I take pride in each and every one of them, knowing that they are what brought me to the joy I feel in this moment.

Thursday, April 14, 2011

A Redefinition

This spring break has been brought to you by a lot of thinking, reflecting and one big aha! I made the decision several weeks ago to resign my position as a public school classroom teacher. I endured the shock and wide variety of responses from my peers that came as a result of that announcement. I have listened and taken in for my own evaluation their responses about that decision and their advice for my future. There comes a time when all the input must stop and something must happen in order to put that first foot out in front of the other. The process of getting to that point has been much more difficult and time consuming than I ever imagined. But I suppose that is what happens when you put the universe in charge and you simply allow life to take its own course. For several weeks now I have played out scenarios in my mind. Every day I would wake up to a new one and I would sit with it for a day or so.

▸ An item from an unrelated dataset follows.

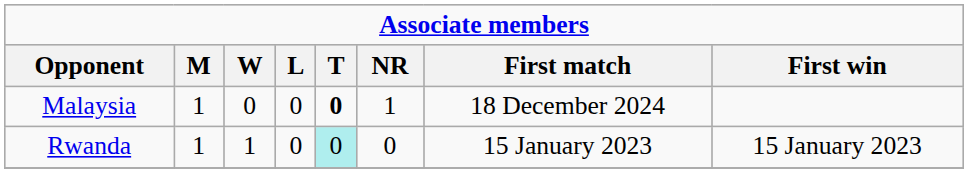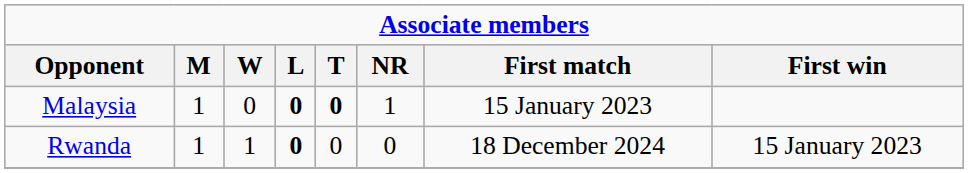Malaysia | L: normal -> bold
Malaysia | First match: 18 December 2024 -> 15 January 2023
Rwanda | L: normal -> bold
Rwanda | T: paleturquoise background -> no background
Rwanda | First match: 15 January 2023 -> 18 December 2024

There was no controlling the thought process; it seemed to have a life of its own. I knew I had let go of it all when I "decided" I would just go back to parochial school. Now this was not just a passing thought. I actually went to the office, picked up an application, filled it out AND wrote the essay. Why? Because the question that kept recurring over and over again is who am I if I am not a teacher? This is what I have done for 21 years and what I had always dreamed of doing long before I did it. I am that person whose what is directly connected with her who. I have reinvented myself several times in that span but never have I gone about redefining that me. So my big AHA finally occurred while hanging out with my 11 month old granddaughter. And a child will lead them... The voice in the back of my head said, you ARE a teacher and you are doing it at this very moment with the most important human being in your life. I am teaching this baby girl what love is, I am teaching her how to define herself in the context of the world, I am teaching her how to manipulate her environment and to love herself. What could be more important that? So I finally got it. I am a teacher and will forever be one. I simply will choose to do it on my terms. And my right foot slowly slid in front of the left. The brain stopped thinking and began planning.

Tuesday, April 05, 2011

Student Success Story

At our English Department meeting today we ended with everyone sharing a student success story. This is not a bad thing to do at this point in the year when we all feel so defeated and drained of any cognitive thought.

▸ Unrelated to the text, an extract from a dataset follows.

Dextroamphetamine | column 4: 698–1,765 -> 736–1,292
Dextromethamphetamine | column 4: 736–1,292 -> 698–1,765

A "student unnamed" is my shining light this year. He is thrilled to be learning and growing. It shows through in his eyes and the energy he brings to the classroom each and every day. He brings happiness through the door. I discovered a few months ago that he responds directly and completely to student models. If he sits with players, he's a player. When he sits with workers, he's a worker. He now has gone begone mimicking behavior of his neighbors and is picking their brains. He asks questions of his table partners and really wants to know how to get that A. He is a risk taker and is not afraid to ask the "I don't understand" questions with 32 sets of eyes on him. His growth this year has brought me incredible joy and a deeper understanding of how to use the evil of pre-adolescent peer pressure for good.